*** Begin section ***
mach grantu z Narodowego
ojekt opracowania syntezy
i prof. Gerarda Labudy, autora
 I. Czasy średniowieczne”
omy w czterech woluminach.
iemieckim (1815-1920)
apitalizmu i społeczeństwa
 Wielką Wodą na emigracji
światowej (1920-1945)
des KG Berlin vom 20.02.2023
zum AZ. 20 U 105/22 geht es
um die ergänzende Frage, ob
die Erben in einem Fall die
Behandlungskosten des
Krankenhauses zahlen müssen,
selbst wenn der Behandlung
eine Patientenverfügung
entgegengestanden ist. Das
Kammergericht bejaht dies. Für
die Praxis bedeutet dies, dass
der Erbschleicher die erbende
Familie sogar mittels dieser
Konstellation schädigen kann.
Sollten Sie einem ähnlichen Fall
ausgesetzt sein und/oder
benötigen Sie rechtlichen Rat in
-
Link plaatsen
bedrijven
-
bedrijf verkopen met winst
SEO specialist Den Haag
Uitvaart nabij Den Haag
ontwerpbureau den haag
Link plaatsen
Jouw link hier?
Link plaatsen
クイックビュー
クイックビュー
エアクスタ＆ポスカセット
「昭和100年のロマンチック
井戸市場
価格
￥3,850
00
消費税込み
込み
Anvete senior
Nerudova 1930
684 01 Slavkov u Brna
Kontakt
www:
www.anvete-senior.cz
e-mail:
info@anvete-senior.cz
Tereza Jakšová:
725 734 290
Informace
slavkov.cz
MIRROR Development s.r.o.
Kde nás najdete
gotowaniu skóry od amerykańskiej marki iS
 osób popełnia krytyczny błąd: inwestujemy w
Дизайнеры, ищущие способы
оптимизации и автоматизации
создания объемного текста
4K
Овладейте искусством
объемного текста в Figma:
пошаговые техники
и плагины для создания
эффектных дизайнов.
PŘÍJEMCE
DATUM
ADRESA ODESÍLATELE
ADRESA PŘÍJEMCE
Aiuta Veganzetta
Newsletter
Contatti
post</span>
*** End section ***
*** Begin section ***
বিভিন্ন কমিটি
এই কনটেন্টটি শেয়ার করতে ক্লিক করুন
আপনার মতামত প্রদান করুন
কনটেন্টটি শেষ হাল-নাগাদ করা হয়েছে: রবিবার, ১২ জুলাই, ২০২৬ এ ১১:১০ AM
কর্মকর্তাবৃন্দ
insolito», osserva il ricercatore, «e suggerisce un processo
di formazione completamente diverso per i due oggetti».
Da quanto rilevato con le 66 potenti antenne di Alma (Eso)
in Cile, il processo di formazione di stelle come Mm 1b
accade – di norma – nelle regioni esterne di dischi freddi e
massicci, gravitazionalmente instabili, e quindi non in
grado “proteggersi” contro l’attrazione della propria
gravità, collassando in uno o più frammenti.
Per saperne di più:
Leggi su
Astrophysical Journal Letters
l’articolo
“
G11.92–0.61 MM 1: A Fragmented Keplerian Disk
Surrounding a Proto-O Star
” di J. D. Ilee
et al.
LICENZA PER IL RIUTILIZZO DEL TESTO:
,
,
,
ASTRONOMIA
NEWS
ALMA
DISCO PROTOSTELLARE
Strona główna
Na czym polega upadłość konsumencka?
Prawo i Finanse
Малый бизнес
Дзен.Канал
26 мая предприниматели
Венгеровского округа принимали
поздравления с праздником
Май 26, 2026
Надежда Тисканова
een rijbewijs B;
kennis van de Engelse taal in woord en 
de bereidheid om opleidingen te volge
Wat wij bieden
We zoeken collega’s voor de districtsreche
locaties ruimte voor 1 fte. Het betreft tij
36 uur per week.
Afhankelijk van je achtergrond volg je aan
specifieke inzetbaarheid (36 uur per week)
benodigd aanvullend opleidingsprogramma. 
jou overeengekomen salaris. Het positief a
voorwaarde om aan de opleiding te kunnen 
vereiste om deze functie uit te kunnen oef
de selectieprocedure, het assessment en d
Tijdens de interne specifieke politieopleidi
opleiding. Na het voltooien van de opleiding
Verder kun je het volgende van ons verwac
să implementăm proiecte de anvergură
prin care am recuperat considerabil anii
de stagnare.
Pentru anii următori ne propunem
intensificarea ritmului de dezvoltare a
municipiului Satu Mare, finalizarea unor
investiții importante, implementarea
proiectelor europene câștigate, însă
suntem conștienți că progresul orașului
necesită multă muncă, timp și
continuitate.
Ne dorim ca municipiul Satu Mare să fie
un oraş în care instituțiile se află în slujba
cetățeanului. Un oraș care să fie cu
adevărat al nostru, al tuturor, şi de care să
*** End section ***
*** Begin section ***
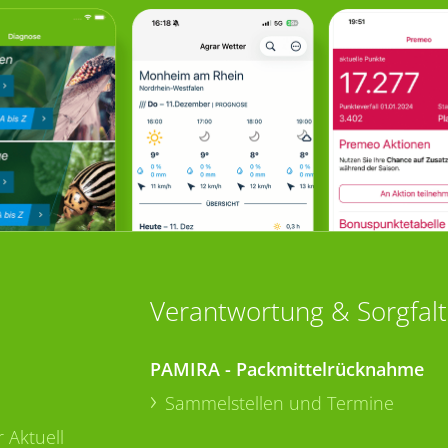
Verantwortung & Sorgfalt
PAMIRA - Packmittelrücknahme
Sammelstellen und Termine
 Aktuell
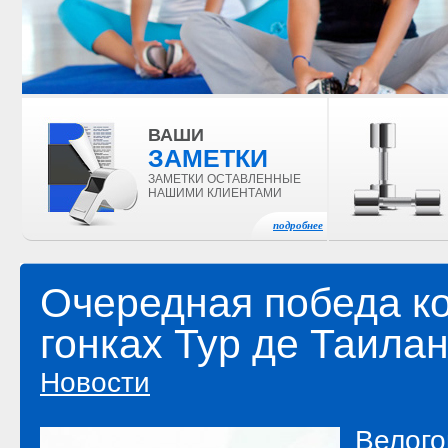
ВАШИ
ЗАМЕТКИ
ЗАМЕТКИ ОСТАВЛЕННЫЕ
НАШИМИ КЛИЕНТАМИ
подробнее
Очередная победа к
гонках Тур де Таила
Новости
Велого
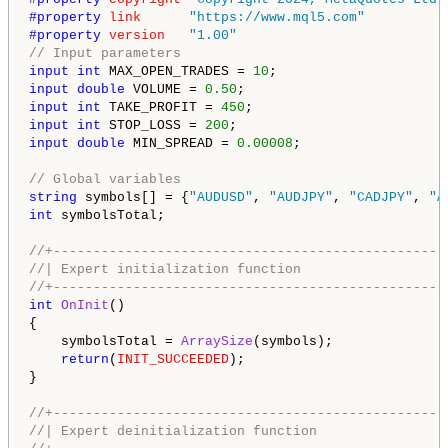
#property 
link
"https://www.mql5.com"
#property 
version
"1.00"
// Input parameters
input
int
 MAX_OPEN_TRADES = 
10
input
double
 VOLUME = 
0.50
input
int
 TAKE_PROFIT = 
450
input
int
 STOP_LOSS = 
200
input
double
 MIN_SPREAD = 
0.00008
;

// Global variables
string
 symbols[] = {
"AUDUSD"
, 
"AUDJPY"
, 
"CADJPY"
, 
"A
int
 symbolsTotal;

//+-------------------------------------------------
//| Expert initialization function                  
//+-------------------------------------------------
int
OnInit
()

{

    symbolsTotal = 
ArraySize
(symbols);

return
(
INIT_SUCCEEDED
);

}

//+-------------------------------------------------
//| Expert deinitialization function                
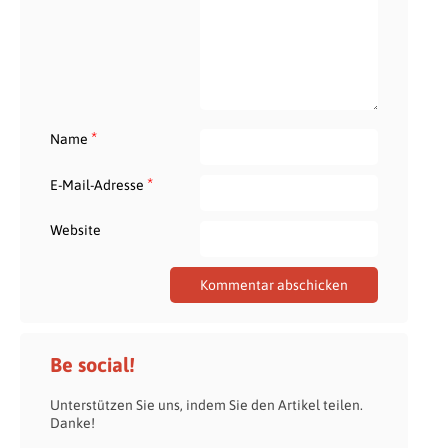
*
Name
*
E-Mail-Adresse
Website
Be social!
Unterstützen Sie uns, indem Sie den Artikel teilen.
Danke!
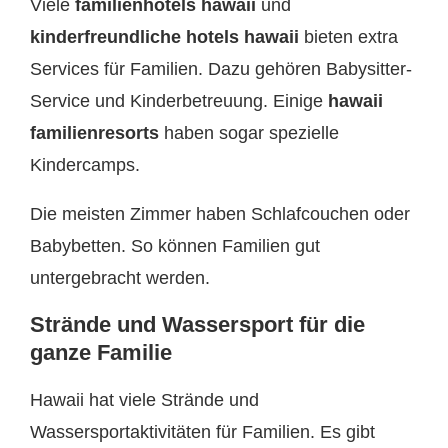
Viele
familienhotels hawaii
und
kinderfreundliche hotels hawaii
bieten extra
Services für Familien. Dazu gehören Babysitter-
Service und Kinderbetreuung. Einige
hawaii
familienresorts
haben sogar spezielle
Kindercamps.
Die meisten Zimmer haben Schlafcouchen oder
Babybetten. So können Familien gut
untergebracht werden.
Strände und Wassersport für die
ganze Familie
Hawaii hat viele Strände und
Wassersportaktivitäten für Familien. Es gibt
*** End section ***
▸ **Required work**
If a line above includes the string "sogar", pick it out.

▸ **Result below**
Familie sogar mittels dieser
haben sogar spezielle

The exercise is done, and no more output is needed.